La via quasi sicuramente deve il suo nome ad una sepoltura molto particolare, una tomba con incise le lettere G e A, che rimanda al nome di Ginevra degli Amieri, una gentildonna della Firenze del trecento ed a una delle storie più strane e spaventose della culla del Rinascimento.
Una triste storia di amore e morte, un racconto che avrebbe lasciato per sempre il segno nelle menti e nei cuori dei fiorentini e non solo, un fatto che in quel tempo e in quel particolare luogo, la Firenze del Trecento, sconvolse la vita di tre tra le più influenti famiglie fiorentine e la città intera.
Ginevra degli Amieri, erede di una famiglia ghibellina, era figlia di un ricco mercante e una delle donne più in vista di una città che da qualche tempo era piegata dalla peste.
Fra le poche famiglie che ancora riuscivano a resistere alla piaga, spiccava quella degli Amieri che, pur avendo perso quasi tutti i suoi discendenti, a parte il capostipite Bernardo e sua figlia Ginevra, ancora manteneva una certa influenza in città.
La bella giovane era colta ed intelligente e piaceva a quasi tutti i giovanotti fiorentini, ma quello era il tempo del padre padrone che comandava su tutto, soprattutto sul futuro dei propri figli, per cui, senza chiedere il suo parere, l'aveva promessa in sposa all’erede degli Agolanti, una ricca famiglia di commercianti.
Ma Ginevra, come spesso accadeva, era innamorata di un altro ragazzo, Antonio Rondinelli e da questo era ricambiata, ma, dato che il giovane non era né nobile né ricco, la ragazza dovette accettare un matrimonio senza amore con un uomo molto più vecchio di lei.
Secondo alcuni racconti, a causa di questo amore infelice, mentre secondo altri, a causa dell’epidemia di peste che infuriava il città, Ginevra iniziò a stare male ogni giorno di più. Fino a che non accadde l’irreparabile.

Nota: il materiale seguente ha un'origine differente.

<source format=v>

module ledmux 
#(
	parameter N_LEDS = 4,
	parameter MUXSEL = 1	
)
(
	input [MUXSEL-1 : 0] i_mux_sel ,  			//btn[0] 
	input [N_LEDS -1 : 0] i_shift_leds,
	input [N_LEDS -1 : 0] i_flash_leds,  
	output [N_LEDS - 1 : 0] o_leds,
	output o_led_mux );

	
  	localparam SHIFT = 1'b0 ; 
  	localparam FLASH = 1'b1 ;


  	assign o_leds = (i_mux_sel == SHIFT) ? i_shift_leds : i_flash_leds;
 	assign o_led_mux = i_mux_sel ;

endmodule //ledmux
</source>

Un mattina la giovane fu trovata nel suo letto morta e, probabilmente per il timore del contagio, dopo essere stata frettolosamente vestita di bianco, fu sistemata, in attesa della tumulazione, in una cappella presso la chiesa di Santa Reparata, l'antica cattedrale di Firenze.
Una triste fine per un amore contrastato, una versione di Romeo e Giulietta in riva all’Arno, ma questa è una strana storia ed il finale non è così scontato, il meglio deve ancora venire.

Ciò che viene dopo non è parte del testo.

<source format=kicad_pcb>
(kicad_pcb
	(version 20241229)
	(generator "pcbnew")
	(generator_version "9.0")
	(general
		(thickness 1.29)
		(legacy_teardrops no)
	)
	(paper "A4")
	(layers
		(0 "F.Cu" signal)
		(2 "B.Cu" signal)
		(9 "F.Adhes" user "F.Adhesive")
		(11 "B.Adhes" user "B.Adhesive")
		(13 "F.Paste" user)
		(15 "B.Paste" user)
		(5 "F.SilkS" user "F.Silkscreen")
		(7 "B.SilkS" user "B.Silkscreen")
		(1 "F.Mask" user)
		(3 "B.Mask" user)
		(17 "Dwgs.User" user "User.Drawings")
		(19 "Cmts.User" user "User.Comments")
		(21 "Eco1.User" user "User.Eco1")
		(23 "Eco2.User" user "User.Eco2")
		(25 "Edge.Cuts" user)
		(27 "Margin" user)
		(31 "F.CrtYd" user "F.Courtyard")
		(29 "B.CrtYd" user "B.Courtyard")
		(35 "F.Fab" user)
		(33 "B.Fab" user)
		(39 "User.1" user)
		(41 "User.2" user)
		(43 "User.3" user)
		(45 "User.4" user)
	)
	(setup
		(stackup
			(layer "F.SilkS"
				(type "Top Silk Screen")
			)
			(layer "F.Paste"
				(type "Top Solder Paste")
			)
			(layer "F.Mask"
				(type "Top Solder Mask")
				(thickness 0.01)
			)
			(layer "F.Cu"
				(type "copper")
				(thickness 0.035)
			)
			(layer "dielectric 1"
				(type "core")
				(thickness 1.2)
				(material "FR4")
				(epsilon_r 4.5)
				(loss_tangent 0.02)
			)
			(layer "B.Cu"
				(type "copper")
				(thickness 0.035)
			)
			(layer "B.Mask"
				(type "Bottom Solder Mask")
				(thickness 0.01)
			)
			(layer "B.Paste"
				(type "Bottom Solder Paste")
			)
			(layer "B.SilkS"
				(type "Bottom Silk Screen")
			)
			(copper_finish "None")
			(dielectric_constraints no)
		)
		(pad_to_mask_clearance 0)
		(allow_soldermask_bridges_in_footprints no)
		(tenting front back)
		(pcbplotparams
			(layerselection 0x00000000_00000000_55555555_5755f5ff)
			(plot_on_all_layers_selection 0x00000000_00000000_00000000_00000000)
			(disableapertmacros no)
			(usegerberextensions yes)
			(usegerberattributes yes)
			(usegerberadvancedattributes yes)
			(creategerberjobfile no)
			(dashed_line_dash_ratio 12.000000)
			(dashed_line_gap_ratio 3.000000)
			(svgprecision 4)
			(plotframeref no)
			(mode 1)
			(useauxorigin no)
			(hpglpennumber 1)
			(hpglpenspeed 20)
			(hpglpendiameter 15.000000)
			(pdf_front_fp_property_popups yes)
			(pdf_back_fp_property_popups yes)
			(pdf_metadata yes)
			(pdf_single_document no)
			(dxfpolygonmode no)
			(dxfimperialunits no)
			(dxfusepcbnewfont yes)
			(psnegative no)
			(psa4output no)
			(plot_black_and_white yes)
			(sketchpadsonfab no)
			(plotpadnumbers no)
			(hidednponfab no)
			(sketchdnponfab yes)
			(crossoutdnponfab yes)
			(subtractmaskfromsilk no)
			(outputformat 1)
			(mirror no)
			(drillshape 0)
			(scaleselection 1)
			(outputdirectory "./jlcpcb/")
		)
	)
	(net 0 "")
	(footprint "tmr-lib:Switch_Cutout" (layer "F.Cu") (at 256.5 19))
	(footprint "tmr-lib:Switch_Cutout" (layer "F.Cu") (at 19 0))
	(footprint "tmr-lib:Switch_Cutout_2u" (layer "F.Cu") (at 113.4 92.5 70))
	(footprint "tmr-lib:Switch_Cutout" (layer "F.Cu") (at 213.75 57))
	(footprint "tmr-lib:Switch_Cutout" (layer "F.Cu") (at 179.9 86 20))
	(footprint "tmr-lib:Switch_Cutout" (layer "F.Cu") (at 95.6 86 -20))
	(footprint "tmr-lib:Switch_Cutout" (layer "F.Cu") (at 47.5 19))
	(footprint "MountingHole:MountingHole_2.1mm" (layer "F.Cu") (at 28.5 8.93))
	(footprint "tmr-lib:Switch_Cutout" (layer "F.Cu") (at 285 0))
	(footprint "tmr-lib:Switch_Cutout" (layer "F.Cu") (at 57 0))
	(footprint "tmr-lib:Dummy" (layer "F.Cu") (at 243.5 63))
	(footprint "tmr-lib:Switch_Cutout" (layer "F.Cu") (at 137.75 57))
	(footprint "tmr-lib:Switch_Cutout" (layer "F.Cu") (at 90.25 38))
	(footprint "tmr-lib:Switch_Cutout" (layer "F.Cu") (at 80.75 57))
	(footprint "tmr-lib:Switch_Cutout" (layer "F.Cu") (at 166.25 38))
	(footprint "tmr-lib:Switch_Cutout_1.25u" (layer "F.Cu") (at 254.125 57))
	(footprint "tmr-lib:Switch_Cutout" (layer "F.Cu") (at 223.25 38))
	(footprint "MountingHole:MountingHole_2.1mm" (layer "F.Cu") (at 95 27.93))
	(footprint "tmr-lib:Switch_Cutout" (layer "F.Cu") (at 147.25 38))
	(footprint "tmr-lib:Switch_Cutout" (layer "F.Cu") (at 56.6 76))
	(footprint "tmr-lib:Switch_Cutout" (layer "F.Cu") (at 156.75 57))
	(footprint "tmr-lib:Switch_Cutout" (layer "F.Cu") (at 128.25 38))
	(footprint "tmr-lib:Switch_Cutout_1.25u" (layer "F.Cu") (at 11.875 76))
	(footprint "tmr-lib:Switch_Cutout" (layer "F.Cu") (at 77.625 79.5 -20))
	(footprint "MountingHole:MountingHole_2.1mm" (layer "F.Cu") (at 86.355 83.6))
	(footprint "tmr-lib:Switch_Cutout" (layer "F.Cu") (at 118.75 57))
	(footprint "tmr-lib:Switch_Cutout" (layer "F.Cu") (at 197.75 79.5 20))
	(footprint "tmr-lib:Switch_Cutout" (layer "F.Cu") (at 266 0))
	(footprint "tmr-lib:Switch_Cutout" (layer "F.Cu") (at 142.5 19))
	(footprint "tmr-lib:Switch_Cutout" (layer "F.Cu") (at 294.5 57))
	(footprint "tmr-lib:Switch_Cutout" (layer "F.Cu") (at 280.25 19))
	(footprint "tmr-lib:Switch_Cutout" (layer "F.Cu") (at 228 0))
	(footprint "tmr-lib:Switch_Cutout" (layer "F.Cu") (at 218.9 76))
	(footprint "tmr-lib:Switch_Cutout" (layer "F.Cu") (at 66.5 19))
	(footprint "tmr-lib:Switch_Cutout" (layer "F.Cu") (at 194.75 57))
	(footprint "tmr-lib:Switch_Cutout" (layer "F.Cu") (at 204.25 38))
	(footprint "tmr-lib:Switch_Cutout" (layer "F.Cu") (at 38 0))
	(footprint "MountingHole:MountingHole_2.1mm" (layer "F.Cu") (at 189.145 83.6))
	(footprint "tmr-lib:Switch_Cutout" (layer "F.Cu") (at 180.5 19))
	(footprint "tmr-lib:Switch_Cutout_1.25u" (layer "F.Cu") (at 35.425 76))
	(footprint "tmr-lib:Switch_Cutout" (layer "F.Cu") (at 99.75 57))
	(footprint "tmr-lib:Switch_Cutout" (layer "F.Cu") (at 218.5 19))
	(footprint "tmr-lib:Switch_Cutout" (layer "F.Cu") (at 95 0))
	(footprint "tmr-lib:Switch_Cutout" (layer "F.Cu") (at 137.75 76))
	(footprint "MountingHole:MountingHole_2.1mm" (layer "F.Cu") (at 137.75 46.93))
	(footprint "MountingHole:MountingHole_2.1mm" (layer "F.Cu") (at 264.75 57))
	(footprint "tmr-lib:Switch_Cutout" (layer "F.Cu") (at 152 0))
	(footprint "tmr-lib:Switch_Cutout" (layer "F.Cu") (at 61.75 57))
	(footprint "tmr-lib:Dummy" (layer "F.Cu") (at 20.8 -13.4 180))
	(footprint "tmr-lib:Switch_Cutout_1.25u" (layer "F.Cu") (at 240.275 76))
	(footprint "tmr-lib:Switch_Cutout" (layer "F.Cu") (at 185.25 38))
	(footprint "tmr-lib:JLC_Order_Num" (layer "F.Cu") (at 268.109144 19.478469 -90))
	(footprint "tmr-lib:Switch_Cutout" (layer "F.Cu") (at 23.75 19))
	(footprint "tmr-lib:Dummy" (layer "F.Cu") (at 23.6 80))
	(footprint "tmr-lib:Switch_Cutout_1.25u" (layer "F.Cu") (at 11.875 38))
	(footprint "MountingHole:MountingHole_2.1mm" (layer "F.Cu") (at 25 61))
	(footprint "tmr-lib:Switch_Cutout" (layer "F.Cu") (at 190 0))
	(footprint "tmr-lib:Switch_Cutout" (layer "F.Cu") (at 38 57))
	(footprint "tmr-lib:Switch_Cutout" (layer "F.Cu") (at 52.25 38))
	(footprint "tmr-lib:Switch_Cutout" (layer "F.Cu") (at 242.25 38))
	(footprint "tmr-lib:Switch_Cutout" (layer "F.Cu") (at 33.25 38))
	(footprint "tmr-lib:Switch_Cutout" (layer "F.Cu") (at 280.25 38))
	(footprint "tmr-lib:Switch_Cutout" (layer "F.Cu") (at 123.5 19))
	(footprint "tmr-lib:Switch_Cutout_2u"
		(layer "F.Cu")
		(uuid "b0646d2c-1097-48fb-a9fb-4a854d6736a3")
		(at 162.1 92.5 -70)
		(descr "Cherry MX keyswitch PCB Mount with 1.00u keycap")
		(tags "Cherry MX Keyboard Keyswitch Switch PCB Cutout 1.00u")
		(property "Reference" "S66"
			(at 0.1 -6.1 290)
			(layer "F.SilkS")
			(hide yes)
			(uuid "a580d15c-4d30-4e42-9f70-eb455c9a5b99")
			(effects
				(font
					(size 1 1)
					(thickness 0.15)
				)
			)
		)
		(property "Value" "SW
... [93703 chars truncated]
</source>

Durante la notte Ginevra si risvegliò e, trovata la forza di spostare la lapide, riuscì a fatica a raggiungere la casa dove abitava con il marito, quest’ultimo, credendo di essere perseguitato dallo spettro della moglie, la scacciò terrorizzato e lo stesso trattamento le riservarono i genitori che l’avevano sepolta poche ore prima.
Allora Ginevra decise di andare da colui che amava e dal quale era stata separata e Antonio, a differenza dei familiari, la accolse a braccia aperte e senza timore di un eventuale contagio e fece in modo che si riprendesse del tutto.
La storia ha un lieto fine, perché le autorità ecclesiastiche stabilirono che la morte di Ginevra era stata un miracolo e che il rifiuto del marito, oltre a quello della famiglia, aveva ormai interrotto il loro vincolo e dichiararono sciolto il precedente matrimonio, per cui Ginevra e Antonio poterono coronare il loro sogno d’amore.
Il cantore che narrò per primo la storia di Ginevra è stato individuato in un certo Agostino Velletti, un menestrello fiorentino vissuto in città nella seconda metà del Quattrocento e la sua vicenda è considerata dai più realmente accaduta, sia perché si riteneva di aver rintracciato le vie percorse a Firenze dalla giovane, ma anche il già citato segno G.A. sul vecchio campanile di Santa Reparata, ma anche la procedura di seppellire velocemente i morti per contagio era una pratica diffusa durante la pestilenza, molti infatti sono i casi nelle cronache di miracolose resurrezioni.
Per altri invece frutto della fantasia, perché per esempio tra il 1396 ed il 1400 non è conservata alcuna traccia o testimonianza di matrimoni, ma in fondo che sia reale o meno, rimane una bella storia dove la protagonista è una delle poche persone a cui la morte ha cambiato la vita in meglio.